-------- THE DATA

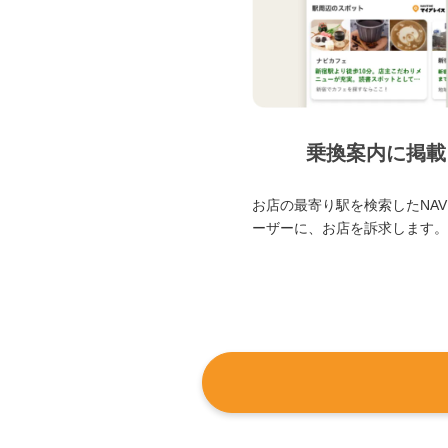
乗換案内に掲載
お店の最寄り駅を検索したNAVI
ーザーに、お店を訴求します。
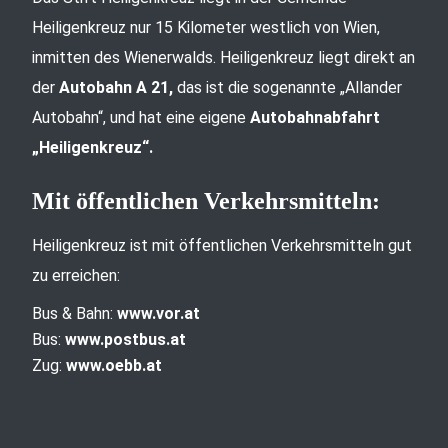
Heiligenkreuz nur 15 Kilometer westlich von Wien,
inmitten des Wienerwalds. Heiligenkreuz liegt direkt an
der
Autobahn A 21,
das ist die sogenannte „Allander
Autobahn“, und hat eine eigene
Autobahnabfahrt
„Heiligenkreuz“.
Mit öffentlichen Verkehrsmitteln:
Heiligenkreuz ist mit öffentlichen Verkehrsmitteln gut
zu erreichen:
Bus & Bahn:
www.vor.at
Bus:
www.postbus.at
Zug:
www.oebb.at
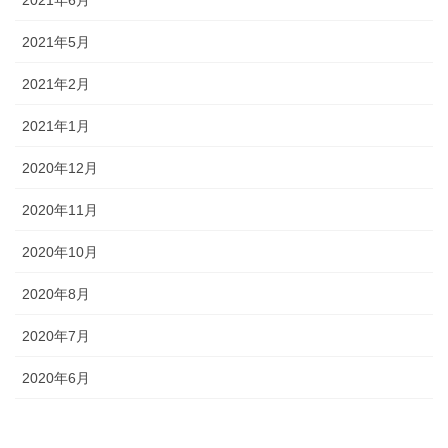
2021年5月
2021年2月
2021年1月
2020年12月
2020年11月
2020年10月
2020年8月
2020年7月
2020年6月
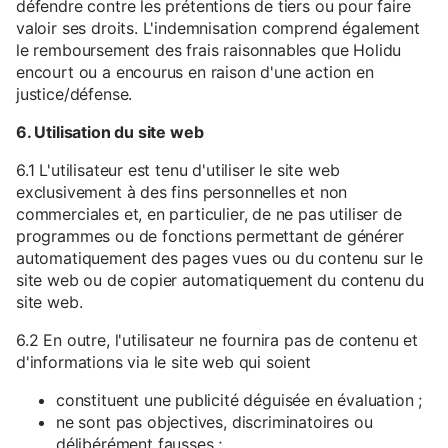
défendre contre les prétentions de tiers ou pour faire
valoir ses droits. L'indemnisation comprend également
le remboursement des frais raisonnables que Holidu
encourt ou a encourus en raison d'une action en
justice/défense.
6. Utilisation du site web
6.1 L'utilisateur est tenu d'utiliser le site web
exclusivement à des fins personnelles et non
commerciales et, en particulier, de ne pas utiliser de
programmes ou de fonctions permettant de générer
automatiquement des pages vues ou du contenu sur le
site web ou de copier automatiquement du contenu du
site web.
6.2 En outre, l'utilisateur ne fournira pas de contenu et
d'informations via le site web qui soient
constituent une publicité déguisée en évaluation ;
ne sont pas objectives, discriminatoires ou
délibérément fausses ;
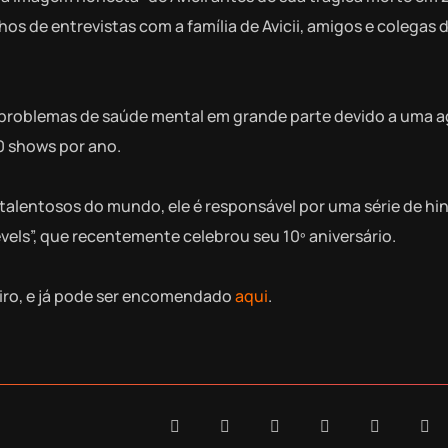
s de entrevistas com a família de Avicii, amigos e colegas d
tra problemas de saúde mental em grande parte devido a uma 
0 shows por ano.
alentosos do mundo, ele é responsável por uma série de hi
els”, que recentemente celebrou seu 10º aniversário.
eiro, e já pode ser encomendado
aqui
.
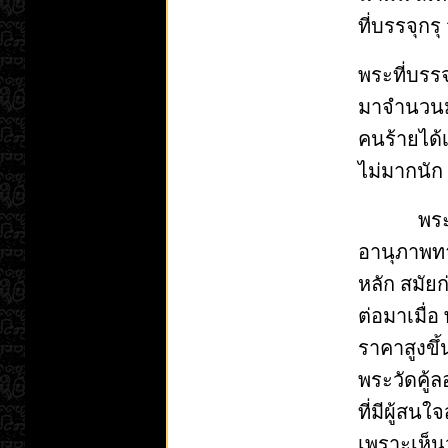
ที่บรรจุกร
พระที่บรร
มาจำนวนมา
คนร้ายได้
ไม่มากนัก
พระวัดคู
อานุภาพท
หลัก สมัย
ต่อมาเมื่อ
ราคาสูงขึ
พระวัดคู้ล
ที่มีผู้สน
เพราะเห็น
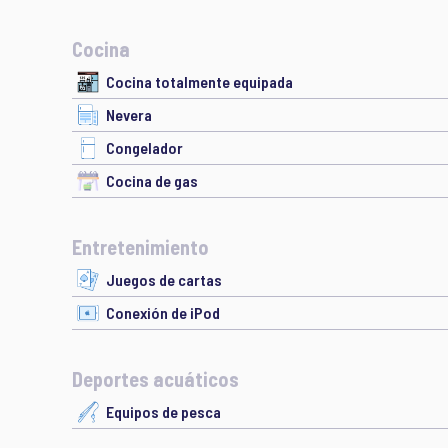
Cocina
Cocina totalmente equipada
Nevera
Congelador
Cocina de gas
Entretenimiento
Juegos de cartas
Conexión de iPod
Deportes acuáticos
Equipos de pesca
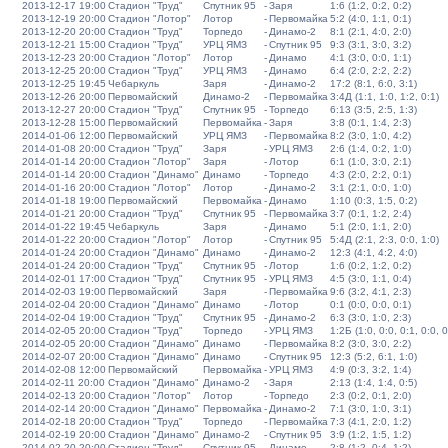
2013-12-17 19:00
Стадион "Труд"
Спутник 95
-
Заря
1:6 (1:2, 0:2, 0:2)
2013-12-19 20:00
Стадион "Лотор"
Лотор
-
Первомайка
5:2 (4:0, 1:1, 0:1)
2013-12-20 20:00
Стадион "Труд"
Торпедо
-
Динамо-2
8:1 (2:1, 4:0, 2:0)
2013-12-21 15:00
Стадион "Труд"
УРЦ ЯМЗ
-
Спутник 95
9:3 (3:1, 3:0, 3:2)
2013-12-23 20:00
Стадион "Лотор"
Лотор
-
Динамо
4:1 (3:0, 0:0, 1:1)
2013-12-25 20:00
Стадион "Труд"
УРЦ ЯМЗ
-
Динамо
6:4 (2:0, 2:2, 2:2)
2013-12-25 19:45
Чебаркуль
Заря
-
Динамо-2
17:2 (8:1, 6:0, 3:1)
2013-12-26 20:00
Первомайский
Динамо-2
-
Первомайка
3:4Д (1:1, 1:0, 1:2, 0:1)
2013-12-27 20:00
Стадион "Труд"
Спутник 95
-
Торпедо
6:13 (3:5, 2:5, 1:3)
2013-12-28 15:00
Первомайский
Первомайка
-
Заря
3:8 (0:1, 1:4, 2:3)
2014-01-06 12:00
Первомайский
УРЦ ЯМЗ
-
Первомайка
8:2 (3:0, 1:0, 4:2)
2014-01-08 20:00
Стадион "Труд"
Заря
-
УРЦ ЯМЗ
2:6 (1:4, 0:2, 1:0)
2014-01-14 20:00
Стадион "Лотор"
Заря
-
Лотор
6:1 (1:0, 3:0, 2:1)
2014-01-14 20:00
Стадион "Динамо"
Динамо
-
Торпедо
4:3 (2:0, 2:2, 0:1)
2014-01-16 20:00
Стадион "Лотор"
Лотор
-
Динамо-2
3:1 (2:1, 0:0, 1:0)
2014-01-18 19:00
Первомайский
Первомайка
-
Динамо
1:10 (0:3, 1:5, 0:2)
2014-01-21 20:00
Стадион "Труд"
Спутник 95
-
Первомайка
3:7 (0:1, 1:2, 2:4)
2014-01-22 19:45
Чебаркуль
Заря
-
Динамо
5:1 (2:0, 1:1, 2:0)
2014-01-22 20:00
Стадион "Лотор"
Лотор
-
Спутник 95
5:4Д (2:1, 2:3, 0:0, 1:0)
2014-01-24 20:00
Стадион "Динамо"
Динамо
-
Динамо-2
12:3 (4:1, 4:2, 4:0)
2014-01-24 20:00
Стадион "Труд"
Спутник 95
-
Лотор
1:6 (0:2, 1:2, 0:2)
2014-02-01 17:00
Стадион "Труд"
Спутник 95
-
УРЦ ЯМЗ
4:5 (3:0, 1:1, 0:4)
2014-02-03 19:00
Первомайский
Заря
-
Первомайка
9:6 (3:2, 4:1, 2:3)
2014-02-04 20:00
Стадион "Динамо"
Динамо
-
Лотор
0:1 (0:0, 0:0, 0:1)
2014-02-04 19:00
Стадион "Труд"
Спутник 95
-
Динамо-2
6:3 (3:0, 1:0, 2:3)
2014-02-05 20:00
Стадион "Труд"
Торпедо
-
УРЦ ЯМЗ
1:2Б (1:0, 0:0, 0:1, 0:0, 0
2014-02-05 20:00
Стадион "Динамо"
Динамо
-
Первомайка
8:2 (3:0, 3:0, 2:2)
2014-02-07 20:00
Стадион "Динамо"
Динамо
-
Спутник 95
12:3 (5:2, 6:1, 1:0)
2014-02-08 12:00
Первомайский
Первомайка
-
УРЦ ЯМЗ
4:9 (0:3, 3:2, 1:4)
2014-02-11 20:00
Стадион "Динамо"
Динамо-2
-
Заря
2:13 (1:4, 1:4, 0:5)
2014-02-13 20:00
Стадион "Лотор"
Лотор
-
Торпедо
2:3 (0:2, 0:1, 2:0)
2014-02-14 20:00
Стадион "Динамо"
Первомайка
-
Динамо-2
7:1 (3:0, 1:0, 3:1)
2014-02-18 20:00
Стадион "Труд"
Торпедо
-
Первомайка
7:3 (4:1, 2:0, 1:2)
2014-02-19 20:00
Стадион "Динамо"
Динамо-2
-
Спутник 95
3:9 (1:2, 1:5, 1:2)
2014-02-20 20:00
Стадион "Труд"
Спутник 95
-
Динамо
2:8 (1:2, 0:4, 1:2)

----------------

YOUR INSTRUCTIONS -
What you return must match the entries above exactly, apart from the pictures, which are left out.

ANSWER SPACE -
乗換案内に掲載
お店の最寄り駅を検索したNAVI
ーザーに、お店を訴求します。
Heiligenkreuz nur 15 Kilometer westlich von Wien,
inmitten des Wienerwalds. Heiligenkreuz liegt direkt an
der
Autobahn A 21,
das ist die sogenannte „Allander
Autobahn“, und hat eine eigene
Autobahnabfahrt
„Heiligenkreuz“.
Mit öffentlichen Verkehrsmitteln:
Heiligenkreuz ist mit öffentlichen Verkehrsmitteln gut
zu erreichen:
Bus & Bahn:
www.vor.at
Bus:
www.postbus.at
Zug:
www.oebb.at
2021年5月
2021年2月
2021年1月
2020年12月
2020年11月
2020年10月
2020年8月
2020年7月
2020年6月
défendre contre les prétentions de tiers ou pour faire
valoir ses droits. L'indemnisation comprend également
le remboursement des frais raisonnables que Holidu
encourt ou a encourus en raison d'une action en
justice/défense.
6. Utilisation du site web
6.1 L'utilisateur est tenu d'utiliser le site web
exclusivement à des fins personnelles et non
commerciales et, en particulier, de ne pas utiliser de
programmes ou de fonctions permettant de générer
automatiquement des pages vues ou du contenu sur le
site web ou de copier automatiquement du contenu du
site web.
6.2 En outre, l'utilisateur ne fournira pas de contenu et
d'informations via le site web qui soient
constituent une publicité déguisée en évaluation ;
ne sont pas objectives, discriminatoires ou
délibérément fausses ;
s de entrevistas com a família de Avicii, amigos e colegas d
tra problemas de saúde mental em grande parte devido a uma 
0 shows por ano.
alentosos do mundo, ele é responsável por uma série de hi
els”, que recentemente celebrou seu 10º aniversário.
eiro, e já pode ser encomendado
aqui
.
ที่บรรจุกร
พระที่บรร
มาจำนวนมา
คนร้ายได้
ไม่มากนัก
พระวัดคู
อานุภาพท
หลัก สมัย
ต่อมาเมื่อ
ราคาสูงขึ
พระวัดคู้ล
ที่มีผู้สน
เพราะเห็น
Cocina
Cocina totalmente equipada
Nevera
Congelador
Cocina de gas
Entretenimiento
Juegos de cartas
Conexión de iPod
Deportes acuáticos
Equipos de pesca
2013-12-17 19:00
Стадион "Труд"
Спутник 95
-
Заря
1:6 (1:2, 0:2, 0:2)
2013-12-19 20:00
Стадион "Лотор"
Лотор
-
Первомайка
5:2 (4:0, 1:1, 0:1)
2013-12-20 20:00
Стадион "Труд"
Торпедо
-
Динамо-2
8:1 (2:1, 4:0, 2:0)
2013-12-21 15:00
Стадион "Труд"
УРЦ ЯМЗ
-
Спутник 95
9:3 (3:1, 3:0, 3:2)
2013-12-23 20:00
Стадион "Лотор"
Лотор
-
Динамо
4:1 (3:0, 0:0, 1:1)
2013-12-25 20:00
Стадион "Труд"
УРЦ ЯМЗ
-
Динамо
6:4 (2:0, 2:2, 2:2)
2013-12-25 19:45
Чебаркуль
Заря
-
Динамо-2
17:2 (8:1, 6:0, 3:1)
2013-12-26 20:00
Первомайский
Динамо-2
-
Первомайка
3:4Д (1:1, 1:0, 1:2, 0:1)
2013-12-27 20:00
Стадион "Труд"
Спутник 95
-
Торпедо
6:13 (3:5, 2:5, 1:3)
2013-12-28 15:00
Первомайский
Первомайка
-
Заря
3:8 (0:1, 1:4, 2:3)
2014-01-06 12:00
Первомайский
УРЦ ЯМЗ
-
Первомайка
8:2 (3:0, 1:0, 4:2)
2014-01-08 20:00
Стадион "Труд"
Заря
-
УРЦ ЯМЗ
2:6 (1:4, 0:2, 1:0)
2014-01-14 20:00
Стадион "Лотор"
Заря
-
Лотор
6:1 (1:0, 3:0, 2:1)
2014-01-14 20:00
Стадион "Динамо"
Динамо
-
Торпедо
4:3 (2:0, 2:2, 0:1)
2014-01-16 20:00
Стадион "Лотор"
Лотор
-
Динамо-2
3:1 (2:1, 0:0, 1:0)
2014-01-18 19:00
Первомайский
Первомайка
-
Динамо
1:10 (0:3, 1:5, 0:2)
2014-01-21 20:00
Стадион "Труд"
Спутник 95
-
Первомайка
3:7 (0:1, 1:2, 2:4)
2014-01-22 19:45
Чебаркуль
Заря
-
Динамо
5:1 (2:0, 1:1, 2:0)
2014-01-22 20:00
Стадион "Лотор"
Лотор
-
Спутник 95
5:4Д (2:1, 2:3, 0:0, 1:0)
2014-01-24 20:00
Стадион "Динамо"
Динамо
-
Динамо-2
12:3 (4:1, 4:2, 4:0)
2014-01-24 20:00
Стадион "Труд"
Спутник 95
-
Лотор
1:6 (0:2, 1:2, 0:2)
2014-02-01 17:00
Стадион "Труд"
Спутник 95
-
УРЦ ЯМЗ
4:5 (3:0, 1:1, 0:4)
2014-02-03 19:00
Первомайский
Заря
-
Первомайка
9:6 (3:2, 4:1, 2:3)
2014-02-04 20:00
Стадион "Динамо"
Динамо
-
Лотор
0:1 (0:0, 0:0, 0:1)
2014-02-04 19:00
Стадион "Труд"
Спутник 95
-
Динамо-2
6:3 (3:0, 1:0, 2:3)
2014-02-05 20:00
Стадион "Труд"
Торпедо
-
УРЦ ЯМЗ
1:2Б (1:0, 0:0, 0:1, 0:0, 0
2014-02-05 20:00
Стадион "Динамо"
Динамо
-
Первомайка
8:2 (3:0, 3:0, 2:2)
2014-02-07 20:00
Стадион "Динамо"
Динамо
-
Спутник 95
12:3 (5:2, 6:1, 1:0)
2014-02-08 12:00
Первомайский
Первомайка
-
УРЦ ЯМЗ
4:9 (0:3, 3:2, 1:4)
2014-02-11 20:00
Стадион "Динамо"
Динамо-2
-
Заря
2:13 (1:4, 1:4, 0:5)
2014-02-13 20:00
Стадион "Лотор"
Лотор
-
Торпедо
2:3 (0:2, 0:1, 2:0)
2014-02-14 20:00
Стадион "Динамо"
Первомайка
-
Динамо-2
7:1 (3:0, 1:0, 3:1)
2014-02-18 20:00
Стадион "Труд"
Торпедо
-
Первомайка
7:3 (4:1, 2:0, 1:2)
2014-02-19 20:00
Стадион "Динамо"
Динамо-2
-
Спутник 95
3:9 (1:2, 1:5, 1:2)
2014-02-20 20:00
Стадион "Труд"
Спутник 95
-
Динамо
2:8 (1:2, 0:4, 1:2)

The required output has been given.